*Machine-readable electronics designs*:
****
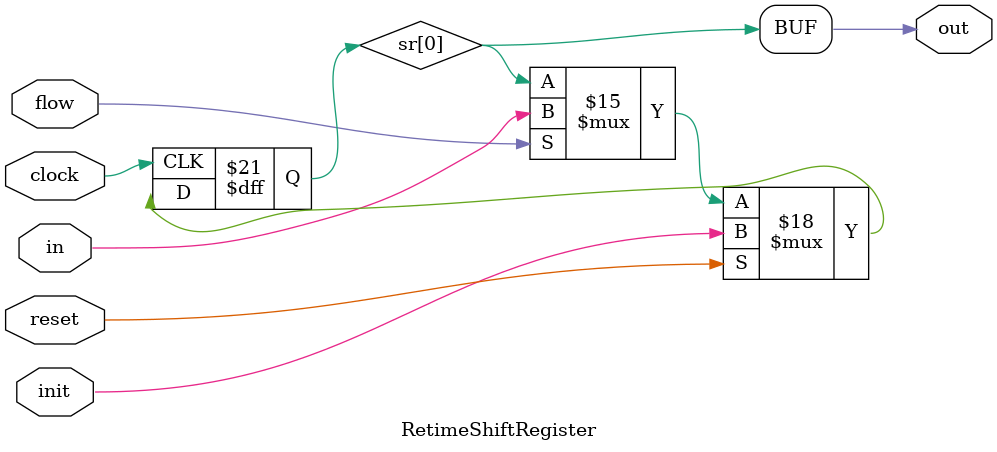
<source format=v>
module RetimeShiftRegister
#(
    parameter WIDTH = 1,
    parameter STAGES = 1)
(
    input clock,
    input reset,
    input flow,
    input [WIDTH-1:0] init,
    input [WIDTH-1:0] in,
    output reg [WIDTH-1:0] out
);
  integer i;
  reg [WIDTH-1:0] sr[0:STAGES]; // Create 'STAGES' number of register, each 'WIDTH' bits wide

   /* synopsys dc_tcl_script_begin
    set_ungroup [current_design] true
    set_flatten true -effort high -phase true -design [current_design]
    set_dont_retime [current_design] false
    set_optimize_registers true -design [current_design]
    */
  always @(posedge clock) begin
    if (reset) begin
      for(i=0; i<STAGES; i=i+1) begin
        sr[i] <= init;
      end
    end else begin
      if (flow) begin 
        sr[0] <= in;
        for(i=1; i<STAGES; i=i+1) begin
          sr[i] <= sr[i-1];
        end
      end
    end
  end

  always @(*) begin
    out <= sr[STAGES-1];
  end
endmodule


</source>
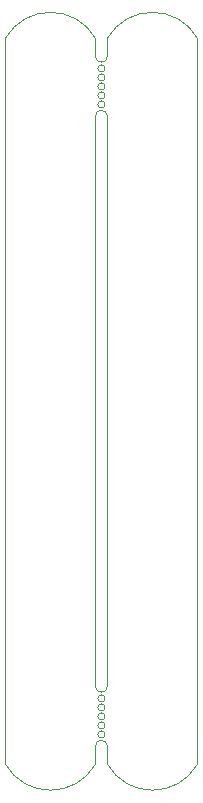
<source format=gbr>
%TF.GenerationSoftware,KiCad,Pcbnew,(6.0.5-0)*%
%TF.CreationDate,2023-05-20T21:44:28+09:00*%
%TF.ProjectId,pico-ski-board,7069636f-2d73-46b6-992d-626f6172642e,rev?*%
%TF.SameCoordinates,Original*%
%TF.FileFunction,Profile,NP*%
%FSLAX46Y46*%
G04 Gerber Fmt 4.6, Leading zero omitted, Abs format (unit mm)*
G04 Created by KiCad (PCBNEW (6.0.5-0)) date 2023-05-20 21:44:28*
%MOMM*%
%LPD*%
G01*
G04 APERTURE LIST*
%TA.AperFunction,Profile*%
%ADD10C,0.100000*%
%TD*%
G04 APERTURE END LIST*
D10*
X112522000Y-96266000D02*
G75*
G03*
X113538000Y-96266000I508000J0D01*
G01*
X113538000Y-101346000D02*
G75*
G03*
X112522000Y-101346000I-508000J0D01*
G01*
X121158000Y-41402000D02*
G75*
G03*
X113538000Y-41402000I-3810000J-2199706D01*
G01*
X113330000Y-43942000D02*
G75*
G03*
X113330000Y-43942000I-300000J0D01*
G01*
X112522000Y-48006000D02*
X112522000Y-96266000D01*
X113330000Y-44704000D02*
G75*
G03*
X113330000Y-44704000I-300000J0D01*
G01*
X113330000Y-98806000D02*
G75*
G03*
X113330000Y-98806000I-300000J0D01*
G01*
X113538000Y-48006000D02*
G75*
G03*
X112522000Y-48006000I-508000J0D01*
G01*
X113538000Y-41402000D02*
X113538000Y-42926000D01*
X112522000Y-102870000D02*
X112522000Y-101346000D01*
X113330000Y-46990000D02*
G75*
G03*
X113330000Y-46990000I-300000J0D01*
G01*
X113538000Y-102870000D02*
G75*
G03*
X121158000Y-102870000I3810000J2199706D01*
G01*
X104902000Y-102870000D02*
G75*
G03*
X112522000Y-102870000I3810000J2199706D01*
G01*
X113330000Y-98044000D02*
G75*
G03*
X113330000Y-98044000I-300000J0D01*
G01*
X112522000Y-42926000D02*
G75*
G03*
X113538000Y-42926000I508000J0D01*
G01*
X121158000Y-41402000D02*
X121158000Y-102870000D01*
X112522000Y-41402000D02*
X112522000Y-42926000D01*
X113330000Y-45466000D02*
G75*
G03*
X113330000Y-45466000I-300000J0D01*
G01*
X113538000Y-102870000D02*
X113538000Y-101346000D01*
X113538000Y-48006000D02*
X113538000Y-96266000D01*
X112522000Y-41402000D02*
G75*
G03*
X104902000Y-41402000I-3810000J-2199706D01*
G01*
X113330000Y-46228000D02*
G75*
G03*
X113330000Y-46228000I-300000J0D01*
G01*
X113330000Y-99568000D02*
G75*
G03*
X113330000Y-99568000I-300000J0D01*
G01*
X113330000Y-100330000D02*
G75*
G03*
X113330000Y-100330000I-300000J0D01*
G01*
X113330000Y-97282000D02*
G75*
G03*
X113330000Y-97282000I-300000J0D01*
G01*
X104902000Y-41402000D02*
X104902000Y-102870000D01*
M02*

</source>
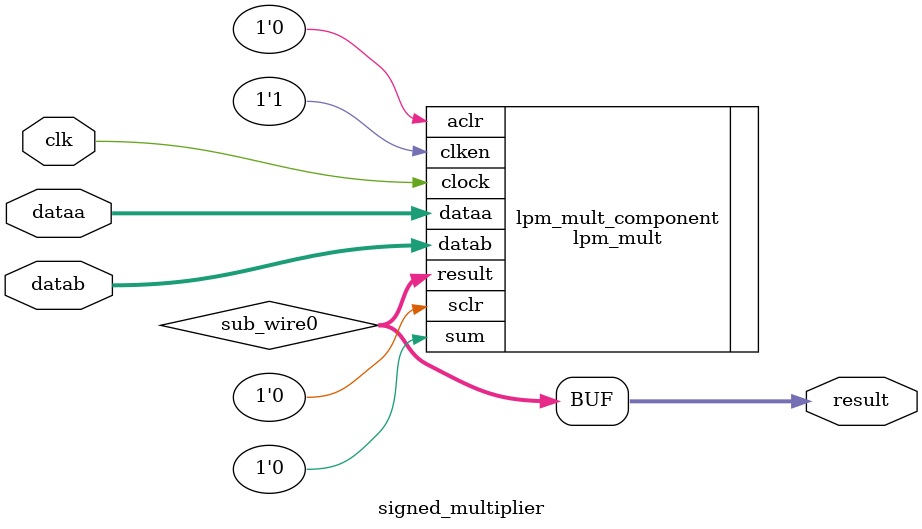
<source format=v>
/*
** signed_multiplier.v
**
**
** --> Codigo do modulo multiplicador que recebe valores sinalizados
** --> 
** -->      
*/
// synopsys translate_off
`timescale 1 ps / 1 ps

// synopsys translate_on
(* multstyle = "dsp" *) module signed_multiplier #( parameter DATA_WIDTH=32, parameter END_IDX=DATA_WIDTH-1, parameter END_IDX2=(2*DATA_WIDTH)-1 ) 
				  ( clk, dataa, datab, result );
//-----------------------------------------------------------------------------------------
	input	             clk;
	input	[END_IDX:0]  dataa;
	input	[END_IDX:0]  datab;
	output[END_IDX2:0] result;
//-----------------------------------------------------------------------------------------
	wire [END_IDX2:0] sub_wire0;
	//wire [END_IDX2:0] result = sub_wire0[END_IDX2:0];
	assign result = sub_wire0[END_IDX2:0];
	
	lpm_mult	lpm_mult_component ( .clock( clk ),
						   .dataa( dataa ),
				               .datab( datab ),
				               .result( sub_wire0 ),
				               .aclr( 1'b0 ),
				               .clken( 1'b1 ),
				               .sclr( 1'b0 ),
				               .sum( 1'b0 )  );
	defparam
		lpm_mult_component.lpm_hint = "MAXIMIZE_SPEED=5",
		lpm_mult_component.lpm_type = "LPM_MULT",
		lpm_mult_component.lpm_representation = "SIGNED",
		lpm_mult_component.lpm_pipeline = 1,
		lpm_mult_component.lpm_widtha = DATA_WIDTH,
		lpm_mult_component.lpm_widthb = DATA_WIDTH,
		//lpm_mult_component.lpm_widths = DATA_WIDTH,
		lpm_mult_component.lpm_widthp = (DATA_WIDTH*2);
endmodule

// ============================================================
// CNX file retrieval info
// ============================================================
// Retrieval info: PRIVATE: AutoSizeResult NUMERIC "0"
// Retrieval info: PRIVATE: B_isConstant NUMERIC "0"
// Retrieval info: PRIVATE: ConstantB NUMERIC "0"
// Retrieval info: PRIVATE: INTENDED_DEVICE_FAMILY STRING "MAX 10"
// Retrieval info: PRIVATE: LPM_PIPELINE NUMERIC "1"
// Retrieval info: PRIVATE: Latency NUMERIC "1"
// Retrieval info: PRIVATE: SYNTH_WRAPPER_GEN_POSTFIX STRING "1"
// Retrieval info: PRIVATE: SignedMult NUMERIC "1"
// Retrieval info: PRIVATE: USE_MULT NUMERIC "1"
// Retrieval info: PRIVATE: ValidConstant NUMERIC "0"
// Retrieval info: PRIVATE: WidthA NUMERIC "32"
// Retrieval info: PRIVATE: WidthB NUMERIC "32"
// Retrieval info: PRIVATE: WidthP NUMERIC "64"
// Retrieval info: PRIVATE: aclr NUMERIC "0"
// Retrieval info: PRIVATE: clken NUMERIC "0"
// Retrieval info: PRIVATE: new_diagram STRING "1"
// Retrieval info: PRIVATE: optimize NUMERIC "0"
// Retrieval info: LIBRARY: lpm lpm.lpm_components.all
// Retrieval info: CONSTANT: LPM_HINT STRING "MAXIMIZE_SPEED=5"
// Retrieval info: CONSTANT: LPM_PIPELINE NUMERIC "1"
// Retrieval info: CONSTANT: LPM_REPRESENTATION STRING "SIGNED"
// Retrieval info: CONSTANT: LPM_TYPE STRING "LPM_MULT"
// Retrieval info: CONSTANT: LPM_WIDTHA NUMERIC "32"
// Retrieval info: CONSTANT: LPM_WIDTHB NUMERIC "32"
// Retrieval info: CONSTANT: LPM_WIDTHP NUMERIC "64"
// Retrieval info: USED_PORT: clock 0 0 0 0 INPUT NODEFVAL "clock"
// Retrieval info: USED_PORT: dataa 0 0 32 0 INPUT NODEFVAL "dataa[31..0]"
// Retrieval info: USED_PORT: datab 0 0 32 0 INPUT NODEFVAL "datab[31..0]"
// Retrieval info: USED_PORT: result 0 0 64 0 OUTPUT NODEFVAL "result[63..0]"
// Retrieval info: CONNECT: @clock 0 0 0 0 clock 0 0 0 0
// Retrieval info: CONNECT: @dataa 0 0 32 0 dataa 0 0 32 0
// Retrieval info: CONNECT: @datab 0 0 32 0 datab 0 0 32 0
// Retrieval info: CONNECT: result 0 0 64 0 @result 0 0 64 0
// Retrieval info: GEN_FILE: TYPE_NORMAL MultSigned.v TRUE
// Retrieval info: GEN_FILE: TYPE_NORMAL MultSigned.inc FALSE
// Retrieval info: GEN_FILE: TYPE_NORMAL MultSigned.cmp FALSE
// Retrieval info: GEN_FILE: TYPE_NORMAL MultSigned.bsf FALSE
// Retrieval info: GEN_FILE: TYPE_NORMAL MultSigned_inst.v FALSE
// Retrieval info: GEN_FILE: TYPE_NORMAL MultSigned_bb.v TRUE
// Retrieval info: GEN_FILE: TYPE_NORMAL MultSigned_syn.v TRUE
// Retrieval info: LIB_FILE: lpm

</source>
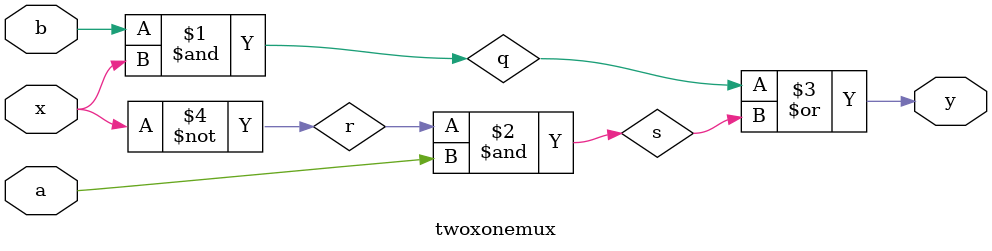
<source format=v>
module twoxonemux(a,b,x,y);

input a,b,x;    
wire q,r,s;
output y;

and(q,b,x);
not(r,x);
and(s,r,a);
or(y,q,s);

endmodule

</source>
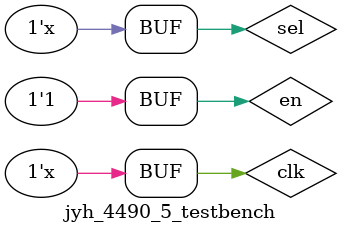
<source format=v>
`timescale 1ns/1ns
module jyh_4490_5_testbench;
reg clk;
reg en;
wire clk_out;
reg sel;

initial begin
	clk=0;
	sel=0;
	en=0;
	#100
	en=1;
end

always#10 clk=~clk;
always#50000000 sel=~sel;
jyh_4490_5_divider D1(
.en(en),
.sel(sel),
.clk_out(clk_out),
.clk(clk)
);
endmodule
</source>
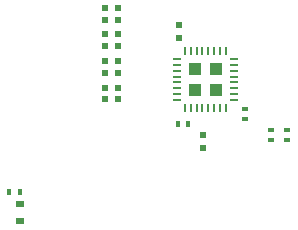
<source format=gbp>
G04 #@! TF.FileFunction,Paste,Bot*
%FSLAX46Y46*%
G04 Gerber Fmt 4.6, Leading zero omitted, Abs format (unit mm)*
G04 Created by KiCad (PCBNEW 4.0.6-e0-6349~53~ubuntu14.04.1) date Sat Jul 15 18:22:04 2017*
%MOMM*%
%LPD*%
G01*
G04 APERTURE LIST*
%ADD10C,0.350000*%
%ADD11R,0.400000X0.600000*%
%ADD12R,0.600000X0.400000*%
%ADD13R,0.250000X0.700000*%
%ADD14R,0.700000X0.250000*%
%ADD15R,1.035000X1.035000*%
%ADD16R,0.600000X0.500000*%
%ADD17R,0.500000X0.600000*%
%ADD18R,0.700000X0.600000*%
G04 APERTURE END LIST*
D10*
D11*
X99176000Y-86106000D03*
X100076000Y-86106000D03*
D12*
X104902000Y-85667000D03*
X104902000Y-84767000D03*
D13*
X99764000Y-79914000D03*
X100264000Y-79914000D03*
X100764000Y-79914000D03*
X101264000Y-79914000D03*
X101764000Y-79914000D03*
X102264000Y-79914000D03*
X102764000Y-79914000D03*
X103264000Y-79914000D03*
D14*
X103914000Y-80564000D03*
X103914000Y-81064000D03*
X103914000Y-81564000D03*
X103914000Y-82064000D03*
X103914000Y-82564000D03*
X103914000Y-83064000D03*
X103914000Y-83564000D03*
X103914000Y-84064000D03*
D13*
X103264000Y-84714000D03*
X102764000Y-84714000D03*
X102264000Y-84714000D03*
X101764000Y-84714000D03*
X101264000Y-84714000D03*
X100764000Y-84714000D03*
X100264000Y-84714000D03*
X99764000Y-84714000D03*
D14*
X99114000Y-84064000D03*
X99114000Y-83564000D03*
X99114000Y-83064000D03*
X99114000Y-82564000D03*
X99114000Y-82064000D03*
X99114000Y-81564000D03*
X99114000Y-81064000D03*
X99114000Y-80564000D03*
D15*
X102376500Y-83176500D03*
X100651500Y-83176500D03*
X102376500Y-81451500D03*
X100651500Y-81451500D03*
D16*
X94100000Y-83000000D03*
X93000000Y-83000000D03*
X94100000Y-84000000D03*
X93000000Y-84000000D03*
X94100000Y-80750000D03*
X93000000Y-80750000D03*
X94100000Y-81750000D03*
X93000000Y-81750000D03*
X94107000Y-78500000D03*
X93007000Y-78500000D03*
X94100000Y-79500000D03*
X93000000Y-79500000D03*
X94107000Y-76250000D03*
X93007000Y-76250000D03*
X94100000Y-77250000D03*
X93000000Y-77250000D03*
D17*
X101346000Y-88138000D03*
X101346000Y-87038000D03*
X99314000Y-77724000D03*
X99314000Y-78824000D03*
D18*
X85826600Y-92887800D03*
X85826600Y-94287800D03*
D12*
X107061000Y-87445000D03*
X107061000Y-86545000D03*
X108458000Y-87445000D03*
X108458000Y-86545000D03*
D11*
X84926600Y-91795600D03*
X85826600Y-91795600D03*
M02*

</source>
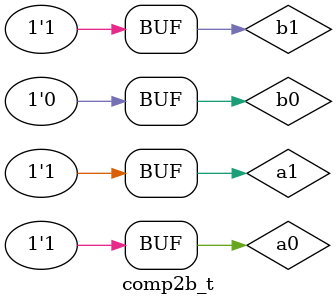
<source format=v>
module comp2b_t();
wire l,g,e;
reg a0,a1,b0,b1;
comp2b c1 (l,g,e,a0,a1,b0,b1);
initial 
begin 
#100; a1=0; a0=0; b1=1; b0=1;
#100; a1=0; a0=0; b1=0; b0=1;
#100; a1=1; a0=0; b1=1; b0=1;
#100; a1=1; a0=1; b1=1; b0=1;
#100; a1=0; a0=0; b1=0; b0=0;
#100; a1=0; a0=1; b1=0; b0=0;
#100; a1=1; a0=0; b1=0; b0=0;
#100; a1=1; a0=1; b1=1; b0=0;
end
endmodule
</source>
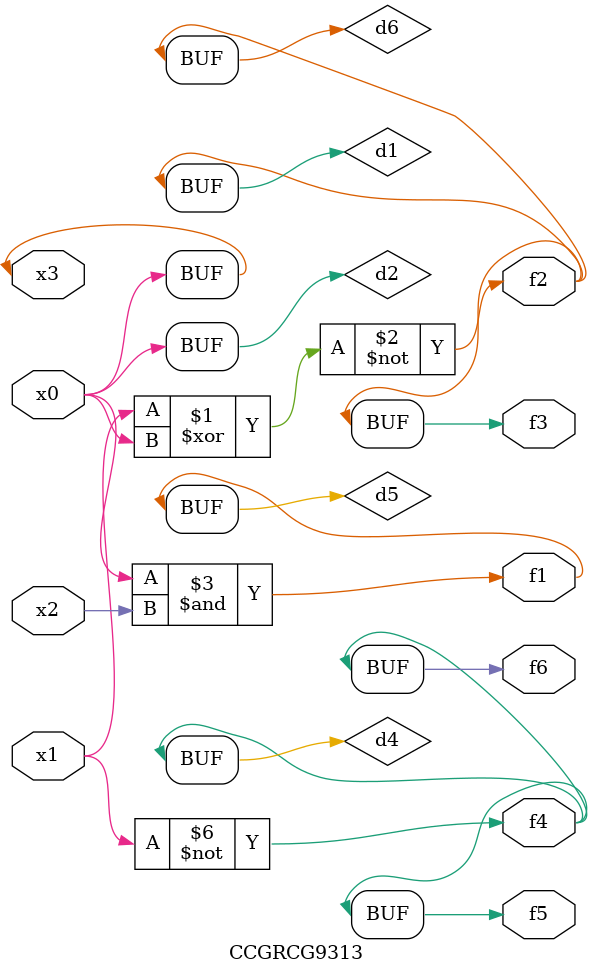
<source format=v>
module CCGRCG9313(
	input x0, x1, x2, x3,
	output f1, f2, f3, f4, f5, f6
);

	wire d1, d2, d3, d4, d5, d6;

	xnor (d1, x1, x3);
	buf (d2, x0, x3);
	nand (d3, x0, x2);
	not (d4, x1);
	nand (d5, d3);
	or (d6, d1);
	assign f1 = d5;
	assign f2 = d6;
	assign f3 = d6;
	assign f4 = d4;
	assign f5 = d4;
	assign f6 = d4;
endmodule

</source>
****
*Task objective*: Each line of the entries above that contains "STAGES" must be copied into the answer.

*Answer box*:
    parameter STAGES = 1)
  reg [WIDTH-1:0] sr[0:STAGES]; // Create 'STAGES' number of register, each 'WIDTH' bits wide
      for(i=0; i<STAGES; i=i+1) begin
        for(i=1; i<STAGES; i=i+1) begin
    out <= sr[STAGES-1];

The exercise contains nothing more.